## WHAT YOU WILL DO
Each line in the records below, from the one that contains "5: (522, 459)" to the one that contains "35: (519, 378)", should be reproduced exactly, the first and last included.

## MATERIAL TO PROCESS

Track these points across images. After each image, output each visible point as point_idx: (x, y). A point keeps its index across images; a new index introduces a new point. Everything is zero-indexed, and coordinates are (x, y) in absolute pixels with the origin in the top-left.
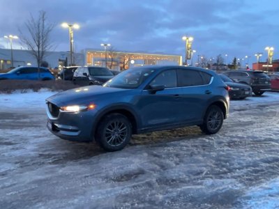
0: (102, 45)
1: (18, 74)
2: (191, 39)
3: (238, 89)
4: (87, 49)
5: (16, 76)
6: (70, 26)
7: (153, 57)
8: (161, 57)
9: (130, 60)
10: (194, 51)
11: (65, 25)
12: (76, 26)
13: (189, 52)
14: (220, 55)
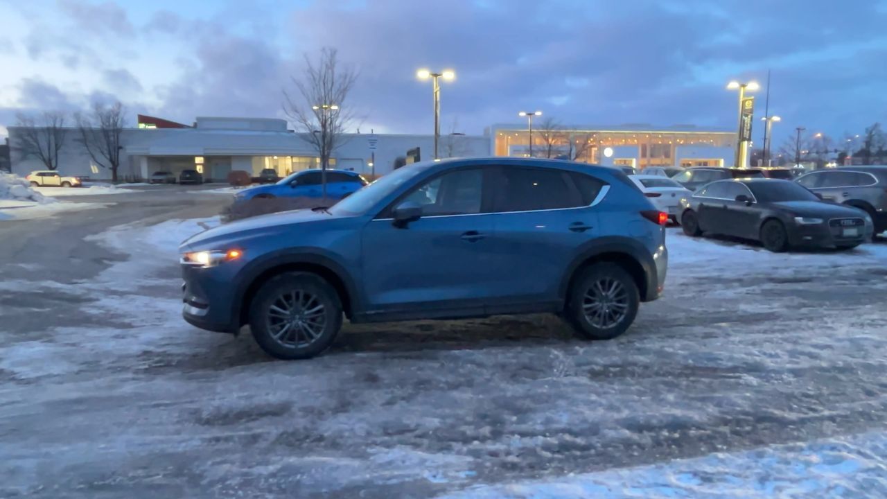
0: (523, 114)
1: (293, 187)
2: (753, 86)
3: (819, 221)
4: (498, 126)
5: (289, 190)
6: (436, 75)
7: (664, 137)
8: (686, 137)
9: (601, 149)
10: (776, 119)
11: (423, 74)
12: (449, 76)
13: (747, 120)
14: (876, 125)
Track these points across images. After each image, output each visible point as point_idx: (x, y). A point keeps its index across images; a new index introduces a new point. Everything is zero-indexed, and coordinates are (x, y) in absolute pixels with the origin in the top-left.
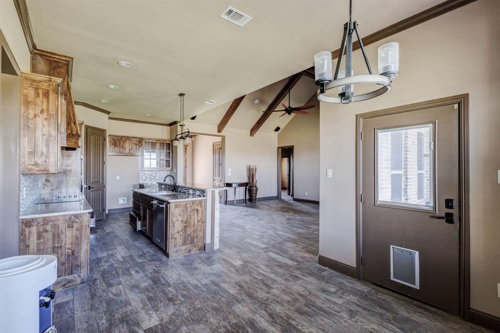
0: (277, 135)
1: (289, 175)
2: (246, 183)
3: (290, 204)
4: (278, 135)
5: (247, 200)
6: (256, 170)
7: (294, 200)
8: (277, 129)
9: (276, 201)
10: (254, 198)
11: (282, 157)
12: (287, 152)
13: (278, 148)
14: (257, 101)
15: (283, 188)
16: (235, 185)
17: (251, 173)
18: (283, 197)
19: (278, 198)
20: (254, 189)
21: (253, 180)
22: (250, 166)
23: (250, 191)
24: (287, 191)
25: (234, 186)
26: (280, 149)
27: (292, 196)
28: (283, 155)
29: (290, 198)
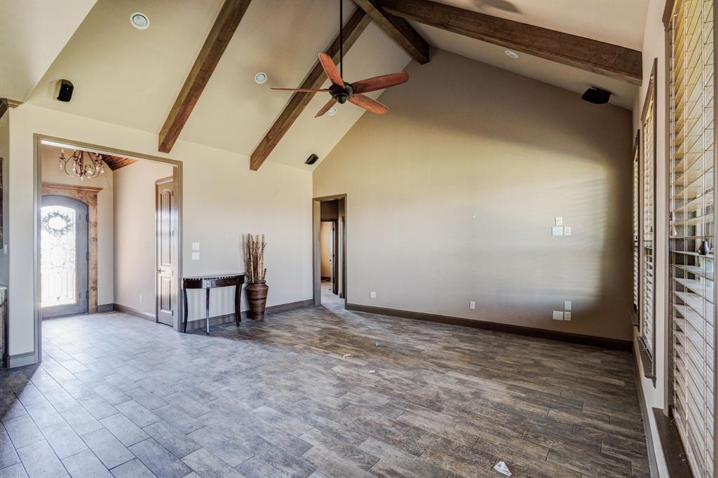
...
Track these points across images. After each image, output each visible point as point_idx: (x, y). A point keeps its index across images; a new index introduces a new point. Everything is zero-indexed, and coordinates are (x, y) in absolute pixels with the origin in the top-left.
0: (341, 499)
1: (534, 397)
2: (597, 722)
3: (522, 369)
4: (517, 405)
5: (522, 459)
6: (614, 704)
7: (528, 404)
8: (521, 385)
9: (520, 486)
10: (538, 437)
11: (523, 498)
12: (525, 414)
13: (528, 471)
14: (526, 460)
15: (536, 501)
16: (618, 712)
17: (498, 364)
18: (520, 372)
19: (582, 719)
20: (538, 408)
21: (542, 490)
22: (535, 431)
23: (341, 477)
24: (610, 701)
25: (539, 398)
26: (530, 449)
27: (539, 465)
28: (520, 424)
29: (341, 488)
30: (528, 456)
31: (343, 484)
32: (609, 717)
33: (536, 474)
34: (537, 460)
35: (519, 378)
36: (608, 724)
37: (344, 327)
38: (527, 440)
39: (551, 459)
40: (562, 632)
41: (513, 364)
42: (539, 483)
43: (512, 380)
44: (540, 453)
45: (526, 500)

## FINAL ANSWER
5: (522, 459)
6: (614, 704)
7: (528, 404)
8: (521, 385)
9: (520, 486)
10: (538, 437)
11: (523, 498)
12: (525, 414)
13: (528, 471)
14: (526, 460)
15: (536, 501)
16: (618, 712)
17: (498, 364)
18: (520, 372)
19: (582, 719)
20: (538, 408)
21: (542, 490)
22: (535, 431)
23: (341, 477)
24: (610, 701)
25: (539, 398)
26: (530, 449)
27: (539, 465)
28: (520, 424)
29: (341, 488)
30: (528, 456)
31: (343, 484)
32: (609, 717)
33: (536, 474)
34: (537, 460)
35: (519, 378)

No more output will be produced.